_Input for this task_
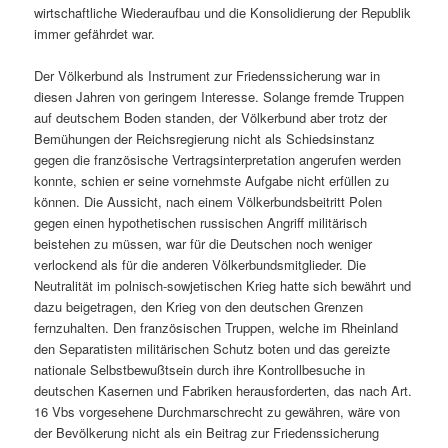
wirtschaftliche Wiederaufbau und die Konsolidierung der Republik
immer gefährdet war.
Der Völkerbund als Instrument zur Friedenssicherung war in
diesen Jahren von geringem Interesse. Solange fremde Truppen
auf deutschem Boden standen, der Völkerbund aber trotz der
Bemühungen der Reichsregierung nicht als Schiedsinstanz
gegen die französische Vertragsinterpretation angerufen werden
konnte, schien er seine vornehmste Aufgabe nicht erfüllen zu
können. Die Aussicht, nach einem Völkerbundsbeitritt Polen
gegen einen hypothetischen russischen Angriff militärisch
beistehen zu müssen, war für die Deutschen noch weniger
verlockend als für die anderen Völkerbundsmitglieder. Die
Neutralität im polnisch-sowjetischen Krieg hatte sich bewährt und
dazu beigetragen, den Krieg von den deutschen Grenzen
fernzuhalten. Den französischen Truppen, welche im Rheinland
den Separatisten militärischen Schutz boten und das gereizte
nationale Selbstbewußtsein durch ihre Kontrollbesuche in
deutschen Kasernen und Fabriken herausforderten, das nach Art.
16 Vbs vorgesehene Durchmarschrecht zu gewähren, wäre von
der Bevölkerung nicht als ein Beitrag zur Friedenssicherung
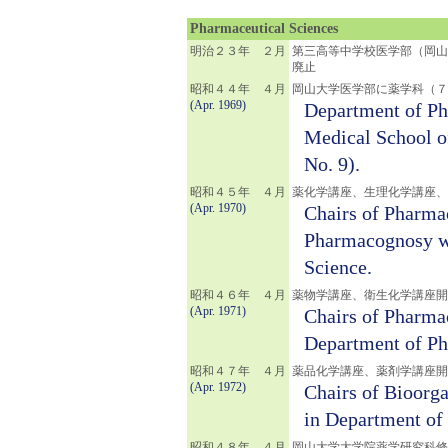
Pharmaceutical Sciences
明治２３年 ２月
第三高等中学校医学部（岡山
廃止
昭和４４年 ４月
岡山大学医学部に薬学科（７
(Apr. 1969)
Department of Ph
Medical School o
No. 9).
昭和４５年 ４月
薬化学講座、生理化学講座、
(Apr. 1970)
Chairs of Pharma
Pharmacognosy we
Science.
昭和４６年 ４月
薬物学講座、衛生化学講座開
(Apr. 1971)
Chairs of Pharma
Department of Ph
昭和４７年 ４月
薬品化学講座、薬剤学講座開
(Apr. 1972)
Chairs of Bioorg
in Department of
昭和４８年 ４月
岡山大学大学院薬学研究科修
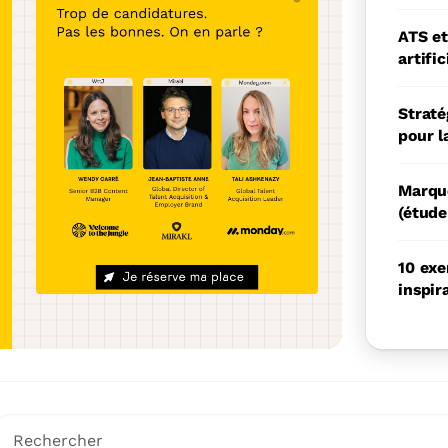
vec 4 produits pour
ATS et
les talents faits
artifi
Straté
pour l
Marque
(étude
10 ex
inspir
Il s'agit d'un champ de recherche auquel est associée une 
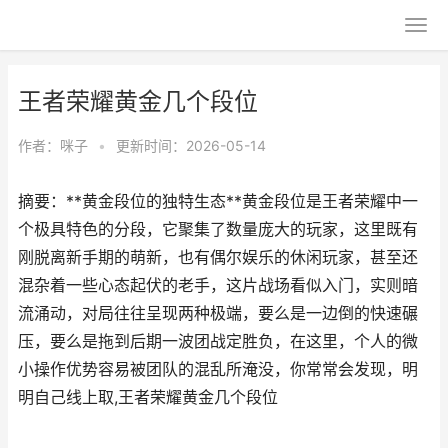
王者荣耀黄金几个段位
作者：
咪子
•
更新时间：2026-05-14
摘要：**黄金段位的独特生态**黄金段位是王者荣耀中一
个极具特色的分段，它聚集了数量庞大的玩家，这里既有
刚脱离新手期的萌新，也有偶尔娱乐的休闲玩家，甚至还
混杂着一些心态起伏的老手，这片战场看似入门，实则暗
流涌动，对局往往呈现两种极端，要么是一边倒的快速碾
压，要么是拖到后期一波团战定胜负，在这里，个人的微
小操作优势容易被团队的混乱所淹没，你常常会发现，明
明自己线上取,王者荣耀黄金几个段位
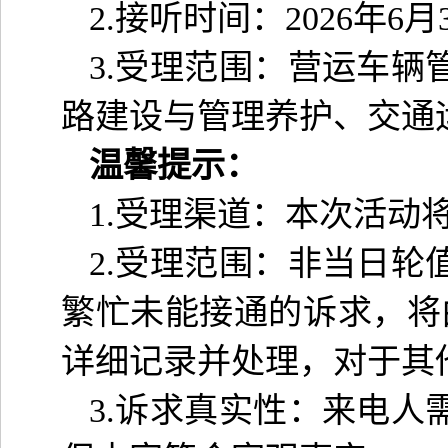
2.
接听时间：
2026
年
6
月
3.
受理范围：营运车辆
路建设与管理养护、交通
温馨提示：
1.
受理渠道：本次活动
2.
受理范围：非当日轮
繁忙未能接通的诉求，将
详细记录并处理，对于其
3.
诉求真实性：来电人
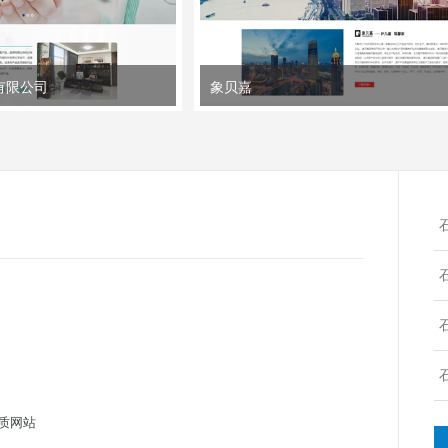
有限公司
象贝嘉
质网站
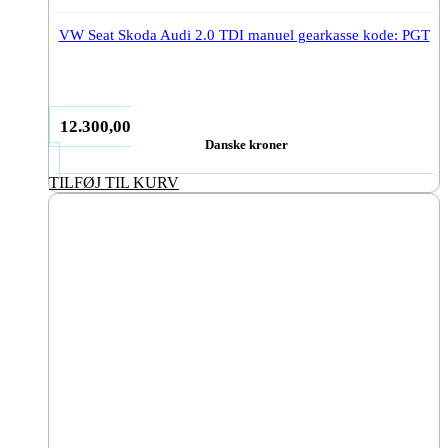
VW Seat Skoda Audi 2.0 TDI manuel gearkasse kode: PGT
12.300,00
Danske kroner
TILFØJ TIL KURV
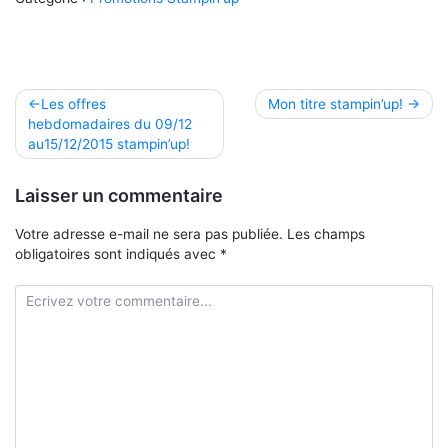
Navigation
Les offres
Mon titre stampin’up!
hebdomadaires du 09/12
de
au15/12/2015 stampin’up!
l’article
Laisser un commentaire
Votre adresse e-mail ne sera pas publiée.
Les champs
obligatoires sont indiqués avec
*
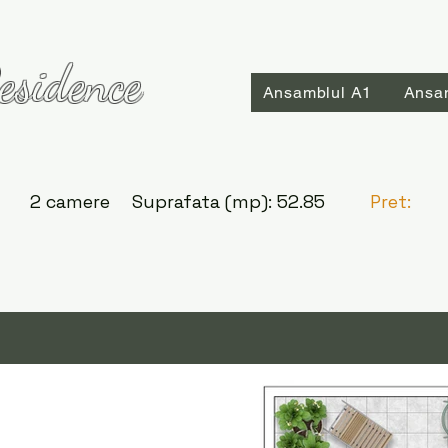
esidence
Ansamblul A1
Ansa
2 camere
Suprafata (mp):
52.85
Pret:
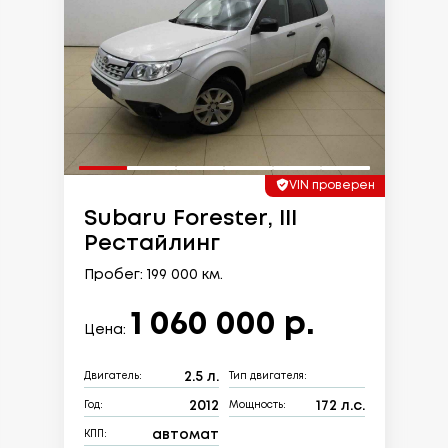
VIN проверен
Subaru Forester, III
Рестайлинг
Пробег: 199 000 км.
1 060 000 р.
Цена:
2.5 л.
Двигатель:
Тип двигателя:
2012
172 л.с.
Год:
Мощность:
автомат
КПП:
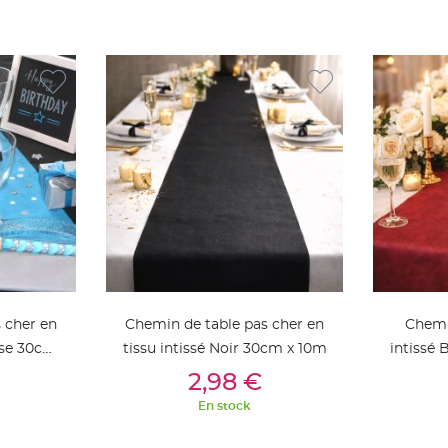
 cher en
Chemin de table pas cher en
Chemi
oise 30cm
tissu intissé Noir 30cm x 10m
intissé
ier
Ajouter Au Panier
Aj
2,98 €
En stock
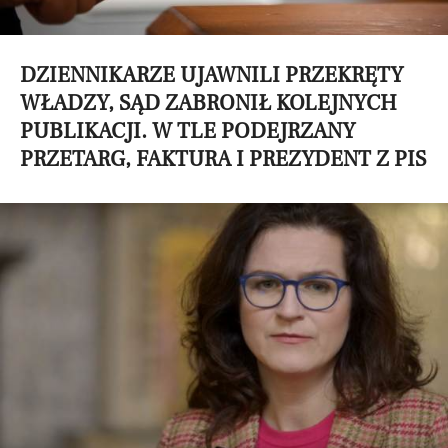
DZIENNIKARZE UJAWNILI PRZEKRĘTY
WŁADZY, SĄD ZABRONIŁ KOLEJNYCH
PUBLIKACJI. W TLE PODEJRZANY
PRZETARG, FAKTURA I PREZYDENT Z PIS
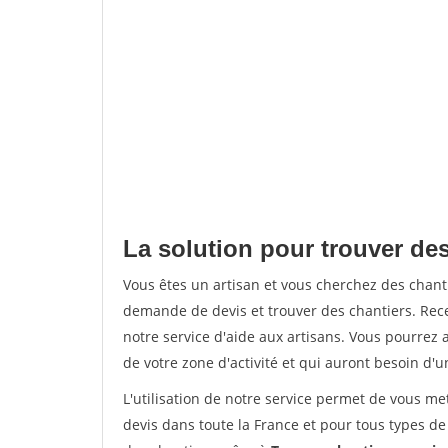
La solution pour trouver des
Vous êtes un artisan et vous cherchez des chan
demande de devis et trouver des chantiers. Rec
notre service d'aide aux artisans. Vous pourrez a
de votre zone d'activité et qui auront besoin d'u
L'utilisation de notre service permet de vous me
devis dans toute la France et pour tous types de 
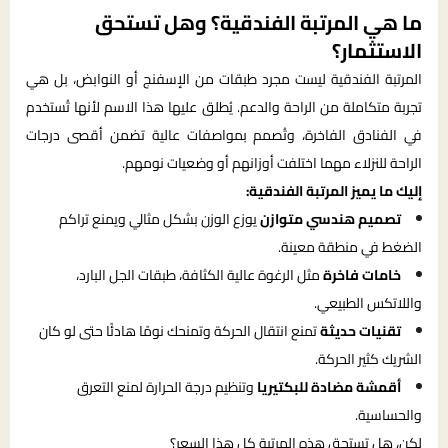
ما هي المرتبة الفندقية؟ وهل تستحق
الاستثمار؟
المرتبة الفندقية ليست مجرد طبقات من الإسفنج أو النوابض، بل هي
تجربة متكاملة من الراحة والدعم. يُطلق عليها هذا الاسم لأنها تُستخدم
في الفنادق الفاخرة، وتُصمم بمواصفات عالية تضمن أقصى درجات
الراحة للنزلاء مهما اختلفت أوزانهم أو وضعيات نومهم.
إليك ما يميز المرتبة الفندقية:
تصميم هندسي متوازن
يوزع الوزن بشكل مثالي ويمنع تراكم
الضغط في منطقة معينة.
خامات فاخرة
مثل الرغوة عالية الكثافة، طبقات الجل البارد،
واللاتكس الطبيعي.
تقنيات حديثة
تمنع انتقال الحركة وتمنحك نومًا هادئًا حتى لو كان
الشريك كثير الحركة.
أقمشة مضادة للبكتيريا
وتنظيم درجة الحرارة لمنع التعرق
والحساسية.
لكن، هل تستحق هذه المرتبة كل هذا السعر؟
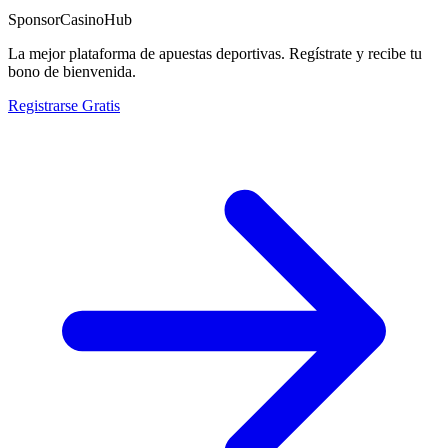
Sponsor
CasinoHub
La mejor plataforma de apuestas deportivas. Regístrate y recibe tu
bono de bienvenida.
Registrarse Gratis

_Problem requirements_
Reproduce word for word the stretch of lines from the one containing "ما هي المرتبة الفندقية؟ وهل تستحق" through the end of the records, omitting the pictures.

_Response_
ما هي المرتبة الفندقية؟ وهل تستحق
الاستثمار؟
المرتبة الفندقية ليست مجرد طبقات من الإسفنج أو النوابض، بل هي
تجربة متكاملة من الراحة والدعم. يُطلق عليها هذا الاسم لأنها تُستخدم
في الفنادق الفاخرة، وتُصمم بمواصفات عالية تضمن أقصى درجات
الراحة للنزلاء مهما اختلفت أوزانهم أو وضعيات نومهم.
إليك ما يميز المرتبة الفندقية:
تصميم هندسي متوازن
يوزع الوزن بشكل مثالي ويمنع تراكم
الضغط في منطقة معينة.
خامات فاخرة
مثل الرغوة عالية الكثافة، طبقات الجل البارد،
واللاتكس الطبيعي.
تقنيات حديثة
تمنع انتقال الحركة وتمنحك نومًا هادئًا حتى لو كان
الشريك كثير الحركة.
أقمشة مضادة للبكتيريا
وتنظيم درجة الحرارة لمنع التعرق
والحساسية.
لكن، هل تستحق هذه المرتبة كل هذا السعر؟
Sponsor
CasinoHub
La mejor plataforma de apuestas deportivas. Regístrate y recibe tu
bono de bienvenida.
Registrarse Gratis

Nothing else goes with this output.